An image information acquisition unit for acquiring image information including image data and accompanying information stored in the first recording medium;
An image information storage unit for storing image information acquired by the image information acquisition unit;
A capacity acquisition unit for acquiring the capacity of the second recording medium;
If the supplementary information included in the image information acquired by the image information acquisition unit includes information indicating that the corresponding image data is compressed image data, the compressed image data is decompressed.

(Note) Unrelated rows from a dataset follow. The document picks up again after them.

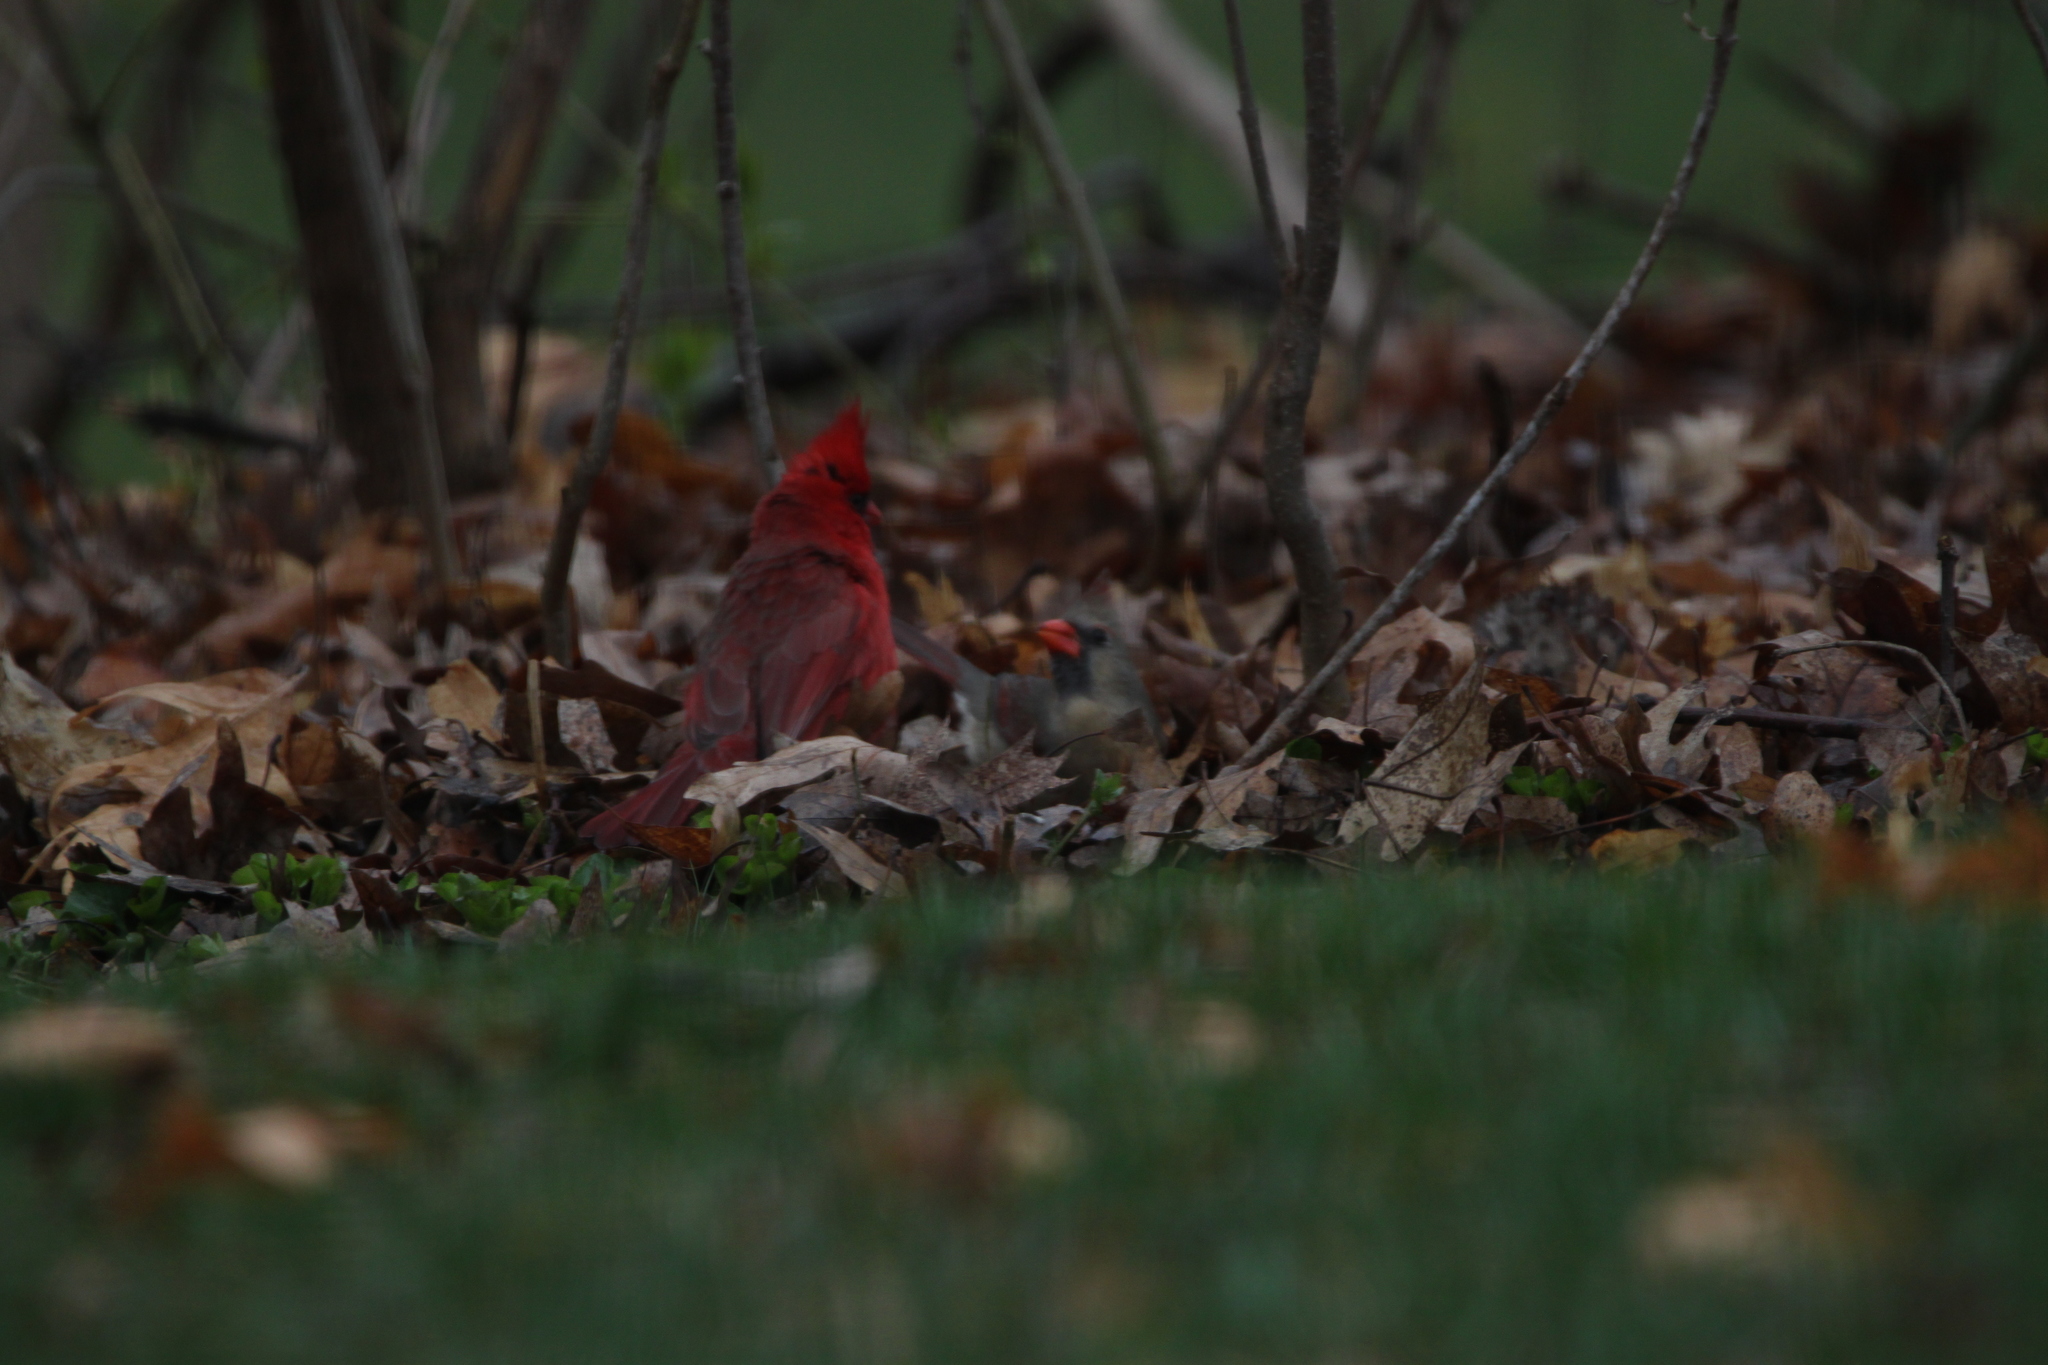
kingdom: Animalia
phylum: Chordata
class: Aves
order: Passeriformes
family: Cardinalidae
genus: Cardinalis
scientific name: Cardinalis cardinalis
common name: Northern cardinal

A data size calculator that predicts and calculates the data size of
An index information editing unit that creates at least one index information based on incidental information included in image information acquired from each of the plurality of first recording media by the image information acquisition unit;
A profile data creating unit for creating profile data to be stored in the second recording medium from the index information created by the index information editing unit and the image information stored in the image information storage unit;
A determination unit that compares and determines the capacity of the second recording medium acquired by the capacity acquisition unit and the size of the profile data generated by the profile data generation unit;
If the determination unit determines that the size of the profile data is less than or equal to the capacity of the second recording medium, the profile data generated by the profile data generation unit while decompressing the compressed image data is added to the profile data. A data writing unit for writing to two recording media;
A medical image processing apparatus comprising: Before SL determination unit, when the size of the profile data is determined to be greater than the capacity of the second recording medium, the index information editing unit, a predetermined index information in the profile data generated by the profile data creation unit And associated image information,
The medical image processing apparatus according to claim 1. An image conversion unit that converts the corresponding image data in the profile data created by the profile data creation unit;
The medical image processing apparatus according to claim 1, further comprising: The index information editing unit is bundled at least for each of the first recording medium ID, patient ID, and examination ID classification, and creates index information narrowed down in order.
The medical image processing apparatus according to claim 1. The index information editing unit
  When the determination unit determines that the size of the profile data is larger than the capacity of the second recording medium, the index information and the related image information in the profile data created by the profile data creation unit are Delete the unit of the classification,
  The medical image processing apparatus according to claim 4.